Publicis n’échappe pas à la déprime du marché publicitaire européen

La croissance organique tombe à 2% au troisième trimestre, loin des 4,1% attendus par le groupe. L’activité recule partout en Europe
Bruno de Roulhac

La crise n’épargne pas le marché publicitaire. Au lendemain du deuxième avertissement en deux mois du britannique WPP, Publicis, qui promettait d’afficher une croissance organique de 4,1% au troisième trimestre, n’est finalement parvenu qu’à enregistrer une hausse de 2% à 1,6 milliard d’euros, en ligne avec les 1,9% de WPP. Alors que le consensus espérait une hausse de 4,4%, le marché n’a pourtant pas sanctionné le publicitaire, l’action clôturant en hausse de 0,78% à 41,21 euros.

Après des mois de juillet et d’août en ligne avec ses attentes, Maurice Lévy, président du directoire de Publicis, espérait une croissance organique de 6,6% en septembre, mais le groupe a enregistré une baisse de 1,6%, en raison des mauvaises performances de l’Europe, les annonceurs «supprimant ou décalant des campagnes». Sur le seul troisième trimestre, la croissance interne a reculé de 3,6% sur le Vieux Continent, dont -8,7% en Europe du Sud, -2,2% en France et même -1,8% en Allemagne et -1,3% en Europe du Nord. «On peut s’attendre à ce que cette situation perdure en Europe jusqu’à l'été prochain, et je n’attends pas d’amélioration avant l’automne 2013», a ajouté Maurice Lévy.

Plus que jamais, le publicitaire français mise sur ses deux moteurs: les marchés émergents (+8,5% de croissance organique au troisième trimestre, dont plus de 16% en Chine et en Inde) et le numérique (+7,5% sur neuf mois).
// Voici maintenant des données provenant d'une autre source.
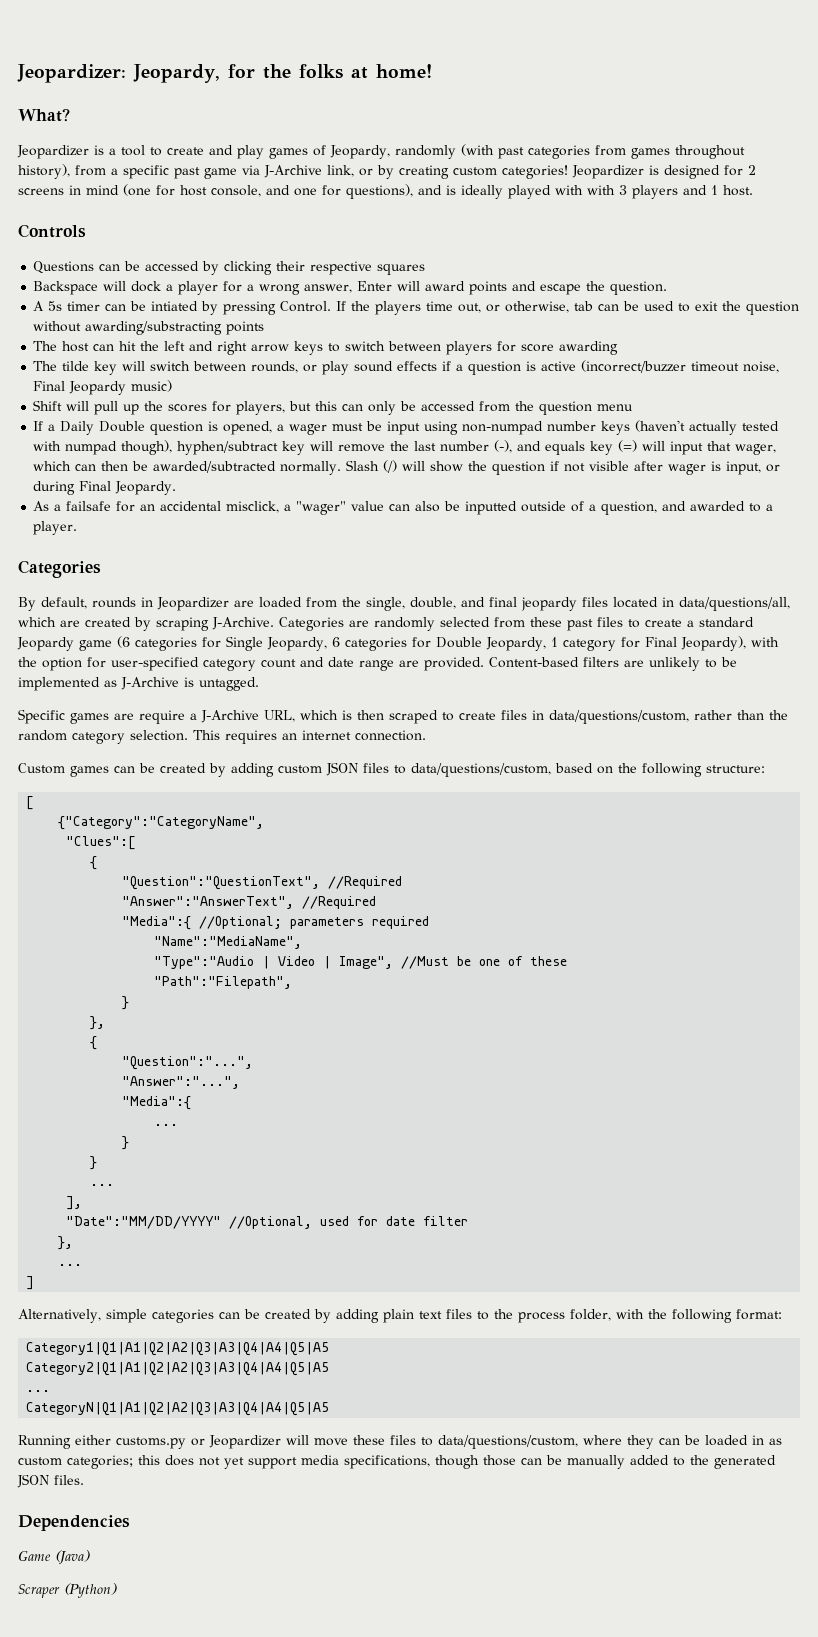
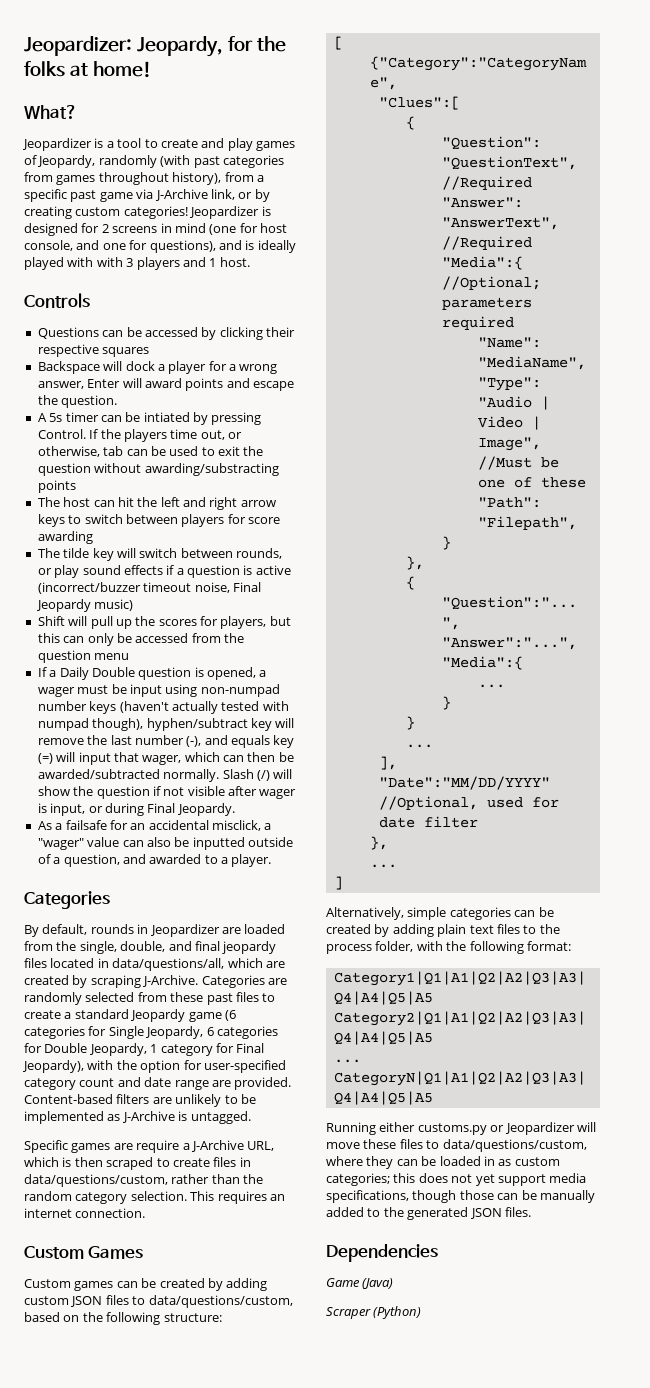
(426, 735) none -> [24,1246,144,1259] // Custom Games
Sans le dire, Publicis lance un avertissement sur ses revenus, puisqu’il n’attend plus une croissance au deuxième semestre supérieure à celle réalisée au premier semestre (2,8%), et n’espère plus faire mieux que le marché. Au début du mois, ZenithOptimedia (Groupe Publicis) avait réduit ses prévisions de croissance des dépenses publicitaires mondiales à 3,8%, contre +4,3% en juin et +4,8% en mars. « Octobre s’annonce convenable pour l’instant, mais il faut se méfier car les annonceurs utilisent les derniers mois de l’année comme variable d’ajustement» pour leurs budgets prévient Maurice Lévy.

En revanche, le groupe confirme son objectif de stabilité de sa marge opérationnelle à 16% en 2012, après 13,5% au premier semestre, et vise toujours une progression de 200 à 400 points de base à moyen terme.

Pour 2013, Publicis s’abstient de toute prévision. Natixis n’attend qu’une croissance organique de 2,6%, pour une quasi-stabilité de la marge à 16,2%.